You've talked to some difficult subject matters on some of your songs recently, but addressed things that needed to be heard by everyone on songs such as, ‘What Are You Gonna Tell Her’ and ‘Black Like Me’. How important is it for you to use your gift as a writer and singer to raise awareness of these issues?

It's extremely important. It wasn't intentional, that I became an advocate writer. It took time, it took pain, it took trial and error to get me to this point. When I wrote songs like ‘Black Like Me’, and ‘What Are You Gonna Tell Her’ it was just therapy for myself, I needed an outlet to get it out and to move forward. I never had the intention of people hearing the songs. It's just what happened then I guess it's my purpose, that I didn't even realise was my purpose. So now it's so important for people to be heard, especially in a time where there's so much pain around the world with this pandemic. And then the oppression of women, which is also a pandemic that is so important for me to sing about.

Can you tell me the story behind ‘Love My Hair’?

So I wrote love my hair after I saw a YouTube video of a little girl with braids being sent home, because the school said her hair was distracting. It just brought me back to my own insecurities with my own hair as a child and me thinking that I didn't have beautiful hair, when in fact I have gorgeous hair just like everybody else. So I wanted to write a song about loving yourself, you’re allowed to love exactly who you are.

If there's one song on this record that the world needs to hear, which one are you telling people to listen to?
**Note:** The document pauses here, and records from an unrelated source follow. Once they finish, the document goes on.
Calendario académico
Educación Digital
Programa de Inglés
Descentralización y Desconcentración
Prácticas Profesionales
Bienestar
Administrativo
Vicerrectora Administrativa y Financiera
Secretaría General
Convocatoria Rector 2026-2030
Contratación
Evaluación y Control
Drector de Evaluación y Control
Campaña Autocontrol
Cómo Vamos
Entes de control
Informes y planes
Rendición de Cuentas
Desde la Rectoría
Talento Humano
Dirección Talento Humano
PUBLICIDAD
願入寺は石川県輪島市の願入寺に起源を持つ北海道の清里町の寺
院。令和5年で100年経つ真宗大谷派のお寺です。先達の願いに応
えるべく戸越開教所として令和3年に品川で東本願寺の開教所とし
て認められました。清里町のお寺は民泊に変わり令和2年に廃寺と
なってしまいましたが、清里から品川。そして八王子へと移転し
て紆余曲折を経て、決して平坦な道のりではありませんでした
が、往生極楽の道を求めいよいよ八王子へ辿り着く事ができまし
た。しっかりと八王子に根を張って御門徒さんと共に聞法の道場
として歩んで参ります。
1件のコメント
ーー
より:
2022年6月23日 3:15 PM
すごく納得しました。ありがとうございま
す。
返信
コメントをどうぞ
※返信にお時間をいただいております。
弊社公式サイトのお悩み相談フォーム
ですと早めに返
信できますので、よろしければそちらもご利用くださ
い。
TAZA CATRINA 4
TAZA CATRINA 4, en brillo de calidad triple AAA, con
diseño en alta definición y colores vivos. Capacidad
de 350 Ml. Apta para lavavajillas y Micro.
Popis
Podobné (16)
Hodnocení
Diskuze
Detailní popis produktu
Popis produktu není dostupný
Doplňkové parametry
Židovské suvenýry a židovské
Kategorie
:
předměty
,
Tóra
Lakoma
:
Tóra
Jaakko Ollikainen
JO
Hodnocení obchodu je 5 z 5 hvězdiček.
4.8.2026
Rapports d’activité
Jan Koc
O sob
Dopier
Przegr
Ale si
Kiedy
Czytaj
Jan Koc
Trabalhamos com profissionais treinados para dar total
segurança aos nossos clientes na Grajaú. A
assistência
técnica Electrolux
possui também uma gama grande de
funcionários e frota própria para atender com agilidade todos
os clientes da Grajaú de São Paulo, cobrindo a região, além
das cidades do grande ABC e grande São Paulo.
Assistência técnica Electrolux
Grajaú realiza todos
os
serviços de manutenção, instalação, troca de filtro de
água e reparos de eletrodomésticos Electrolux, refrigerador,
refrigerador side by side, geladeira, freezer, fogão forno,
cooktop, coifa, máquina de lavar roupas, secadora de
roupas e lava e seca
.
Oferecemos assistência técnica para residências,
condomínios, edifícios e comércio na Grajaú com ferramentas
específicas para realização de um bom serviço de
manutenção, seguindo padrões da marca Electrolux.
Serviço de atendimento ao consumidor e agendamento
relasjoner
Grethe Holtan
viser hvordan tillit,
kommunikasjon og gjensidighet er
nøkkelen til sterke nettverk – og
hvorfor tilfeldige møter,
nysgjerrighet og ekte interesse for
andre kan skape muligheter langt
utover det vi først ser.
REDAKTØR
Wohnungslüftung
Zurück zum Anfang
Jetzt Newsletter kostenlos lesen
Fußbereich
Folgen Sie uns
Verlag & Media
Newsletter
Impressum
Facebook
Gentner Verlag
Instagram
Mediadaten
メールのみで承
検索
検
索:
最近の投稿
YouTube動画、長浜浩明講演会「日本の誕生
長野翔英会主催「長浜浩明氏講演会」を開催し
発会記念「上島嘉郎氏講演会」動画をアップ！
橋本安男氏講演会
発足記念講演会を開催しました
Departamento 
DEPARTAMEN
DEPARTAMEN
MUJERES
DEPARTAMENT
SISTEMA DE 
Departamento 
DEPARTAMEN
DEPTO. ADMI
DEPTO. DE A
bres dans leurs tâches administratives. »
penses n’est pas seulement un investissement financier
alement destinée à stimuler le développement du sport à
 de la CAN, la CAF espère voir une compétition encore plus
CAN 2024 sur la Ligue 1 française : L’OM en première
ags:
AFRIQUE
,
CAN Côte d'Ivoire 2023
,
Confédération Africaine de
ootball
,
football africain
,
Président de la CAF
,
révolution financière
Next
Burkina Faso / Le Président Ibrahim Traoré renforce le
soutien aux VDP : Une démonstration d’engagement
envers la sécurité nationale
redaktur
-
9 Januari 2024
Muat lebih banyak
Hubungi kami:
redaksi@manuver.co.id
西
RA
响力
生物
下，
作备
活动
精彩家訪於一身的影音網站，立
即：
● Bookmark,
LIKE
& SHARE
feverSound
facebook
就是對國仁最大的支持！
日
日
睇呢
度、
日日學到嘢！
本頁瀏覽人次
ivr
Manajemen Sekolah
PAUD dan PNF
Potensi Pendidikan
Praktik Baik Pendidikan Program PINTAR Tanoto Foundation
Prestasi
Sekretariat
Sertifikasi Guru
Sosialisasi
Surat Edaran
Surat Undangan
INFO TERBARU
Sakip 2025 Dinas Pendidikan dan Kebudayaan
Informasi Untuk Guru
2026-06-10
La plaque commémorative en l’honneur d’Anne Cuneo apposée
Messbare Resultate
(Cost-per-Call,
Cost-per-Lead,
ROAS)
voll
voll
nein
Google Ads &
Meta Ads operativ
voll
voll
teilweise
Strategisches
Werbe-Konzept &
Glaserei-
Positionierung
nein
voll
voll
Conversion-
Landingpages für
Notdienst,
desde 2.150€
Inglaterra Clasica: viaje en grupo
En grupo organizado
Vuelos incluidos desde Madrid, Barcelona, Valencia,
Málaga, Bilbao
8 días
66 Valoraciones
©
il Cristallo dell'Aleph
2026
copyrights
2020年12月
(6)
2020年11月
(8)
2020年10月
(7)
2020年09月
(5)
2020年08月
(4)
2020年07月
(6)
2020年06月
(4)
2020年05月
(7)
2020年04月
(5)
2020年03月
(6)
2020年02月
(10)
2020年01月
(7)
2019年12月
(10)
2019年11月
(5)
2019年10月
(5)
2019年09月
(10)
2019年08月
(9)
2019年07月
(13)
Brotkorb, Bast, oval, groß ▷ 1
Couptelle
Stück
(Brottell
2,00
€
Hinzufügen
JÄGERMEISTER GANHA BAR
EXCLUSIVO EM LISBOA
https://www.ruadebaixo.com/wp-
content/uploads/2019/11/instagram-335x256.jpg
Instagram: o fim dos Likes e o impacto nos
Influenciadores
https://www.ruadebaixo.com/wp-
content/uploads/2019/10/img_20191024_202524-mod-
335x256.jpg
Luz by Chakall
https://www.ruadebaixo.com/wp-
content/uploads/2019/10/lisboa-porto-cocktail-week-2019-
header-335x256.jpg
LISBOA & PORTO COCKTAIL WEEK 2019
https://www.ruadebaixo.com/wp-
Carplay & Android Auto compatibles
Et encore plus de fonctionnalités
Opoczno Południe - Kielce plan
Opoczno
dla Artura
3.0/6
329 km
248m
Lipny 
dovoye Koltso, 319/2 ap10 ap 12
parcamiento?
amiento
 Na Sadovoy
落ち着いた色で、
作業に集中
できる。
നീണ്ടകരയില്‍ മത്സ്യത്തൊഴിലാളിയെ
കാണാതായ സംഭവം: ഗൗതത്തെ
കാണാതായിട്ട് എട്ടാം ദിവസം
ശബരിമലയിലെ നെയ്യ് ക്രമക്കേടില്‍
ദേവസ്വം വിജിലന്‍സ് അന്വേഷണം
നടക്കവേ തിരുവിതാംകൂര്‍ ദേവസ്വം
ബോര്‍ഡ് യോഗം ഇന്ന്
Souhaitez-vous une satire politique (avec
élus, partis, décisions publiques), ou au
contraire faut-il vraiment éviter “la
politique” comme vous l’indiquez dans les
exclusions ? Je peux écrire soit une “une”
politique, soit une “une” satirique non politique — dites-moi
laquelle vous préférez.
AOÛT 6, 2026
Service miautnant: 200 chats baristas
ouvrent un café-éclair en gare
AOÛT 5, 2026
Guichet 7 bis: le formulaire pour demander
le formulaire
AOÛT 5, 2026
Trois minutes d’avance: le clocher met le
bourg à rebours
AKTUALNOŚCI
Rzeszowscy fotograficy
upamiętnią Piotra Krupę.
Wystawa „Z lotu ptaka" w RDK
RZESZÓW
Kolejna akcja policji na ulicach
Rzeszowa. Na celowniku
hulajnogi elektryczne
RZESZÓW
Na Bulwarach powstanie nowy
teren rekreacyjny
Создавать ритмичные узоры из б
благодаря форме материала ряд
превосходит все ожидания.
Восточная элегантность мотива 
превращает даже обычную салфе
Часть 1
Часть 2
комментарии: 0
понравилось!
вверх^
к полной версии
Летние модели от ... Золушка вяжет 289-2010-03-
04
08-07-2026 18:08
I would say ‘Lay It On Me’ is one that I just think is so great. I wrote that song about my husband because he was really sick. For a year, I had to watch him go through all of these tests, like even a bone marrow biopsy to try to figure out what was going on with him and to watch someone that you love so much that is your superhero, struggle and be in a vulnerable space, that's really hard to watch. I wrote that about him and it's a beautiful love song.

Congratulations on becoming a mum. How have you found juggling a successful music career with motherhood so far?

It takes a village I would literally not be able to do this without the help of my family. I'm still learning and I'm still balancing it but he will always come first. That baby will always be first.

You’ve achieved a lot especially in the last few years, what’s been your proudest moment?

Having my baby was my proudest moment; that has changed everything. Being able to perform at the GRAMMYs was also another incredible moment that I'll never forget, hosting the ACM awards… There were so many really cool moments that I got to do that I'll forever be grateful for.

A few silly questions for you now, if you were to describe your personality as a flavour of potato chip, what flavour would you be?

I'm a salt and pepper kettle, because I'm a little salty, I'm a little peppery. I'm kind of a mix of all of it.

If they would make a movie about your life, who would you cast to play yourself and what would be the opening theme tune?

That is a good question. I don't know who would play me to be honest but the opening scene would probably be ‘Red Dirt Girl’ by Emmylou Harris.

What’s next for you?

I would love to go on my own tour, I want to start a record label and I want to continuously fight for equality and for marginalised artists in country music.